9. Question de souveraineté : plutôt Hitler que le Front populaire
Lorsque nous (Michel J. Cuny - Françoise Petitdemange) sommes venus offrir "Fallait-il laisser mourir Jean Moulin?" à Annie, la fille de Pierre Cot, nous avons eu la surprise de découvrir son étonnement et même son incrédulité devant l'appréciation extrêmement positive que nous avons de l'ensemble de la trajectoire politique de son père, et de pouvoir mesurer son émotion de prendre connaissance du lien particulièrement étroit que nous établissons entre Jean Moulin et le même Pierre Cot à propos, en particulier, de l'élaboration du Conseil National de la Résistance.
En cette année-là (1995, vraisemblablement), Pierre Cot passait pour avoir sans doute été un agent... du KGB, et Jean Moulin lui-même s'apprêtait à monter dans la charrette des traîtres à la patrie.
Très inquiète, elle aussi, Lucie Aubrac nous avait dit à peu près ceci quelques semaines plus tôt : "Encore heureux, qu'ils n'aient pas déjà l'idée de sortir Jean Moulin du Panthéon!"
Dans un geste troublant de naïveté et de précipitation, Annie Cot nous a alors remis ce qui lui paraissait être une sorte de protection décisive pour la mémoire de son père. Quatre universitaires venaient de rassembler, dans un très modeste fascicule, une défense et illustration des faits et gestes politiques de celui-ci, faits et gestes (de détail) qui semblaient démontrer que, que et que. Il en résultait que l'ensemble d'une extraordinaire carrière d'homme d'Etat, et tout particulièrement la gloire inoubliable que devrait valoir à l'ancien ministre de l'Air du Front populaire, Pierre Cot, d'avoir été l'auteur intellectuel véritable de la trajectoire politique de Jean Moulin disparaissaient derrière une prétendue défense dont l'essentiel était qu'à force de défendre, elle ne faisait qu'enfoncer celui qu'à chaque ligne elle démolissait plus ou moins inconsciemment... Il ne restait plus qu'à attendre que les archives de Moscou parlent.

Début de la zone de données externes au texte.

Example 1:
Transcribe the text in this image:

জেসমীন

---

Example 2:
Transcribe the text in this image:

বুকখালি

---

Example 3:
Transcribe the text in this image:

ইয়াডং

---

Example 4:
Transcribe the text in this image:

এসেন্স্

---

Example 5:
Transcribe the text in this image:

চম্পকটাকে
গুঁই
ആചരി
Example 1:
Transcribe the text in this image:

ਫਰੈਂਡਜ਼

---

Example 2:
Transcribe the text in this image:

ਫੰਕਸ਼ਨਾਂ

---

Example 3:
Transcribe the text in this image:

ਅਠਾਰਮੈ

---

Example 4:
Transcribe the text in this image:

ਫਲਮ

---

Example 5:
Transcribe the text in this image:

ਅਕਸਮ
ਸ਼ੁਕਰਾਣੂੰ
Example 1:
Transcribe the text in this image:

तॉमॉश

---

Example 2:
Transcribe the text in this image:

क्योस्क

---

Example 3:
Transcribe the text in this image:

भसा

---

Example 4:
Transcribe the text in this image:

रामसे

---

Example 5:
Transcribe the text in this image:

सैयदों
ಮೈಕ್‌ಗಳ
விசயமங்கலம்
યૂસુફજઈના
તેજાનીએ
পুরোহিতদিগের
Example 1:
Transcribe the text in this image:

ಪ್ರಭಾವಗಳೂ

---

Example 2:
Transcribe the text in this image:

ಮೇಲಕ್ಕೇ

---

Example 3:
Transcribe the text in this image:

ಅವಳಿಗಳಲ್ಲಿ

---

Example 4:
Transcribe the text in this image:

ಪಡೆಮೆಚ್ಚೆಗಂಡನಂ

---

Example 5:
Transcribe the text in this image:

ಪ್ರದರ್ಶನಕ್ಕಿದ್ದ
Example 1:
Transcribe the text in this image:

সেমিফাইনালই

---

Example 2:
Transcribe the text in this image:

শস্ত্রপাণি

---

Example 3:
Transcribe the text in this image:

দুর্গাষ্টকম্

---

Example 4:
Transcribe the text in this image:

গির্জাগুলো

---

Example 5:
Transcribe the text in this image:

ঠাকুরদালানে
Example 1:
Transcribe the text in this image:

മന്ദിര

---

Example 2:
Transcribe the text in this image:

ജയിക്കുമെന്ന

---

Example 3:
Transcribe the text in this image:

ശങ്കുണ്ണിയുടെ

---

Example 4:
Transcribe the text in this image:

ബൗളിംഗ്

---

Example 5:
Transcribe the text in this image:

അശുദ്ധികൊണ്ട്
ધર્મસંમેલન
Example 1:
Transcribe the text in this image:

Peu après, une lamentable biographie de Pierre Cot devait, de la même façon, oublier complètement Jean Moulin et annoncer que les archives de Moscou, et puis les traductions des documents codés, mais traductions qui demanderaient sans doute quelques années pour... parce que la complexité... enfin, on verrait bien.
En 2012, c'est-à-dire près de vingt ans plus tard, tout ceci est devenu parfaitement inutile, puisqu'il n'y aurait apparemment plus rien à défendre du passé glorieux de la France résistante : Jean Moulin est tout de même encore au Panthéon, mais notre pays lui-même est désormais intégré jusqu'à la moëlle dans l'Europe allemande puisque, ainsi que le signalait l'économiste Christian Saint-Etienne le 23 janvier de cette même année devant la caméra de Xerfi Canal : "De facto, la France vit un effondrement, un mai 40 économique."
Que peut donc bien signifier tout cela?